Serves 2
“Cod is one of my favorite fish. It’s flaky, moist, easy to find and affordable. I like to serve it slightly undercooked, but of course you should prepare it to your own liking. Here it is served with a garnish of mushrooms, scallions, radishes and olives, all things that I found in my refrigerator, but you can use any vegetables you might have on hand.” —Jacques Pépin
Ingredients:
1 piece cod, about 12 ounces and 1 inch thick
¼ teaspoon salt
¼ teaspoon freshly ground black pepper
3 tablespoons half-and-half
¼ cup Wondra or all-purpose flour
2 tablespoons olive oil
1 tablespoon unsalted butter
1 large white button mushroom, chopped
1 green onion or scallion, chopped
2 radishes, cut into julienne
¼ cup black olives, halved
Minced chives, for garnish
Method:
Cut the cod into 2 steaks, about 6 ounces each.
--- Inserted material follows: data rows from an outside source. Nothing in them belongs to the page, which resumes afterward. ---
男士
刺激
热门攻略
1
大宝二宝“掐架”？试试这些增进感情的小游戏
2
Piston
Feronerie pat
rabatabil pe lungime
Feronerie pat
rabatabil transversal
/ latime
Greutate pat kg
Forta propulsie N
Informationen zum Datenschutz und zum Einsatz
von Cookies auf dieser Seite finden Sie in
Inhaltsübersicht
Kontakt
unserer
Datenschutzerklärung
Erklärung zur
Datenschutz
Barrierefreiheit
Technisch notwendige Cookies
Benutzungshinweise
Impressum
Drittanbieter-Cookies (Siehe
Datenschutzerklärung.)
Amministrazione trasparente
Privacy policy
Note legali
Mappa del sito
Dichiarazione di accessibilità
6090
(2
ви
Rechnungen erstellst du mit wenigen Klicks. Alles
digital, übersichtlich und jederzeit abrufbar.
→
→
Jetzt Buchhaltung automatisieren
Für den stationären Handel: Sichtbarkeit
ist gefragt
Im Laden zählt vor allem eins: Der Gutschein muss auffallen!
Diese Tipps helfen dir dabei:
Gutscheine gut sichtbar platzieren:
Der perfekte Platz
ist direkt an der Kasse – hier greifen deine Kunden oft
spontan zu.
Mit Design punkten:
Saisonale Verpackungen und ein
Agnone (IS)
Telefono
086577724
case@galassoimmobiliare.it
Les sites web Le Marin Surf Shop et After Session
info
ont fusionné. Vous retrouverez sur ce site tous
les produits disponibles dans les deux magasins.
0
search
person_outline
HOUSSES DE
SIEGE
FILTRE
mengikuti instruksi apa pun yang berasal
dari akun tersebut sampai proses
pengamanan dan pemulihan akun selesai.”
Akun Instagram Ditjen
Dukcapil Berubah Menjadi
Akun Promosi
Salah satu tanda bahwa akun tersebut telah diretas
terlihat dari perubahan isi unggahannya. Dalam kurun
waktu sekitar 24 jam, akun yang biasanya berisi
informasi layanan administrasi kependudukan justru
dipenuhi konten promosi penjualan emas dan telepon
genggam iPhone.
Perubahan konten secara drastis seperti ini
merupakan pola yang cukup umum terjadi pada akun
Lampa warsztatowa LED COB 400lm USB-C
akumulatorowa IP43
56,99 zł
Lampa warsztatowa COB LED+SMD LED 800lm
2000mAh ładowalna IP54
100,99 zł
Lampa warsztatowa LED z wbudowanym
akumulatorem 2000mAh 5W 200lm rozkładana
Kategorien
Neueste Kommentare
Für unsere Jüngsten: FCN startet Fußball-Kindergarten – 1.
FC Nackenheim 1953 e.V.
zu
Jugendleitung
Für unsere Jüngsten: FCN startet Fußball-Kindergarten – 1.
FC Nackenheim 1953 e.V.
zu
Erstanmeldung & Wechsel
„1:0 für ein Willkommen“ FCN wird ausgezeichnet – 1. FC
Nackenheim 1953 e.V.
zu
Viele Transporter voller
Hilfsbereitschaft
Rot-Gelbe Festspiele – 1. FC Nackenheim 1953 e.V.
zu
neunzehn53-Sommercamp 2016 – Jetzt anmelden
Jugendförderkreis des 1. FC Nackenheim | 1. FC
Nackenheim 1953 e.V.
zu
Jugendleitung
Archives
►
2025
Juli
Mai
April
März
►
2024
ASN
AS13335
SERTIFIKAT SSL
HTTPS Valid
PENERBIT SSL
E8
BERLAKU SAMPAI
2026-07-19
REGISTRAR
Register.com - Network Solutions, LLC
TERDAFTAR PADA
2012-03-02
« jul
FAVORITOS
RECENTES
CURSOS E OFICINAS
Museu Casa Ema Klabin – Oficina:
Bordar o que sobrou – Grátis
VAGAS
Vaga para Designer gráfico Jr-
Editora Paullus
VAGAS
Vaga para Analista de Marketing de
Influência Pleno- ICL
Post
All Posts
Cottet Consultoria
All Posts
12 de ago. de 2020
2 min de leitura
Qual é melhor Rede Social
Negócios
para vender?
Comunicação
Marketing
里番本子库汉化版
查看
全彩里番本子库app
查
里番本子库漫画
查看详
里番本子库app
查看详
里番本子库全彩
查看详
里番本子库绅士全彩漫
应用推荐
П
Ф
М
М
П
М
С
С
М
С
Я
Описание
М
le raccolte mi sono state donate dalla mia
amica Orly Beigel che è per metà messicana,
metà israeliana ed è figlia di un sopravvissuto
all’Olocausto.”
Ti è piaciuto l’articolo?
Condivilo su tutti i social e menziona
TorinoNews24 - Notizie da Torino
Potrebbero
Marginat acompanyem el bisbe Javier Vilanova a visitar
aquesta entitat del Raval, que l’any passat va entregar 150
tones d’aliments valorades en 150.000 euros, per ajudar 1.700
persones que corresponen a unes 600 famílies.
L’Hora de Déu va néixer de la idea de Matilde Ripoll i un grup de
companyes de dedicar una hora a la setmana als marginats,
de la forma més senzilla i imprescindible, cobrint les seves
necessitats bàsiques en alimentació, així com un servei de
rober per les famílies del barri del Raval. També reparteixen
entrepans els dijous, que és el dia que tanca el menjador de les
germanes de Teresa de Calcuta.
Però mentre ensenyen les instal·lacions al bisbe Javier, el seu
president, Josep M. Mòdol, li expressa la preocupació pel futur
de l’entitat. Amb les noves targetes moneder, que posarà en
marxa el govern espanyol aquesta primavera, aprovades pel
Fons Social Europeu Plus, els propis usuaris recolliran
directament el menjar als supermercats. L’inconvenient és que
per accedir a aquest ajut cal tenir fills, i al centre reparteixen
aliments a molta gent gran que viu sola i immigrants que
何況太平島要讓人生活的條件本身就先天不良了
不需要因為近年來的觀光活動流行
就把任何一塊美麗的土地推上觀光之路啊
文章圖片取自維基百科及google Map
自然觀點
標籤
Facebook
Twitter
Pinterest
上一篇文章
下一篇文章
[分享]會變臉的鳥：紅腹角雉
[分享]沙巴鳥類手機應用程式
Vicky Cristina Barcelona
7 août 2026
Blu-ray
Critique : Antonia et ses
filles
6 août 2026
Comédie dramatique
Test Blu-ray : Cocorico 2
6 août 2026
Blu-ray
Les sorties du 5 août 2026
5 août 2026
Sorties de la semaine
Sprinkle with salt and pepper then dip into the half-and-half and dredge in the flour. Heat 1 tablespoon of the oil in a skillet, add the cod, and sauté until the fish, turning it once, until it is golden brown on the outside and cooked to your liking, about 3 minutes on each side for a slightly underdone center. If the fish is golden but needs more cooking, you can reduce the heat to low, cover it and continue cooking. Place the cod on a warm platter.
In the same pan, heat the remaining tablespoon of oil and the butter over medium heat. Add the mushrooms and scallions and sauté for 30 to 40 seconds. Add the radishes and the olives and cook until they are warmed through, another 30 seconds. Spoon the vegetables over the fish, sprinkle with chives and serve immediately.